# NHT HDP-2



## wgmontgomery (Jun 9, 2011)

Has anyone heard a pair of NHT HDP-2s? I found a pair for $99 and thought that they may work well as surrounds. I am unsure how well they would match my Dynaudio mains and center. 

I'm currently using 4 Kefs from the KHT 2005.2 for rear/surround and plan on adding 2 (I would add 4 if I could afford them) more Dynaudios for rears. However, I've always liked dipoles for rear/surrounds, and the NHT would work better in my room than the Kefs because of placement issues.


----------



## robbo266317 (Sep 22, 2008)

You need to make sure the tonal balance matches your Kefs so they are less noticeable.
Although for $99, and if you could use them elsewhere if they don't work, I would consider trying them.


----------



## wgmontgomery (Jun 9, 2011)

Actually, I bought them for ~$75! They are dipole speakers, so I put them on the side in a THX arrangement. They do a pretty good job of matching the Dynaudios mains & center. Thanks!!


----------



## tonyvdb (Sep 5, 2007)

Nice score Gary! matching the surrounds in not as important as you front sound stage, once you re run auto room correction it would most likely compensate for any slight tonal differences.


----------



## wgmontgomery (Jun 9, 2011)

tonyvdb said:


> Nice score Gary! matching the surrounds in not as important as you front sound stage, once you re run auto room correction it would most likely compensate for any slight tonal differences.

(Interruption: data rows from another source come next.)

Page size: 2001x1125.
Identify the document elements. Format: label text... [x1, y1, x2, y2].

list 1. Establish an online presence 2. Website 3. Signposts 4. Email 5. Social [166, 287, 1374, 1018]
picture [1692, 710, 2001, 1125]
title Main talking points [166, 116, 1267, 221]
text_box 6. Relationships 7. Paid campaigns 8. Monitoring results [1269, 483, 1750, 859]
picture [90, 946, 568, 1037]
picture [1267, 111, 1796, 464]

I agree. I doubt that I'd be able to find a set of Dynaudio dipoles for $75! Matching the center to the mains made a HUGE difference; audio became seamless across the front stage. Adding the dipoles on the side was a HUGE improvement, too. I AM seriously considering adding another set of Dyns for the surrounds.


----------



## wgmontgomery (Jun 9, 2011)

BTW-If (more likely _when_) I get the Dynaudios for surrounds, I'll be able to ditch my 56lb. 6 channel THX amp; I plan on getting an integrated to run the dipoles AND use as a phono input.


----------



## tonyvdb (Sep 5, 2007)

For $75 its hard to pass up on getting a second pair for the rears.


----------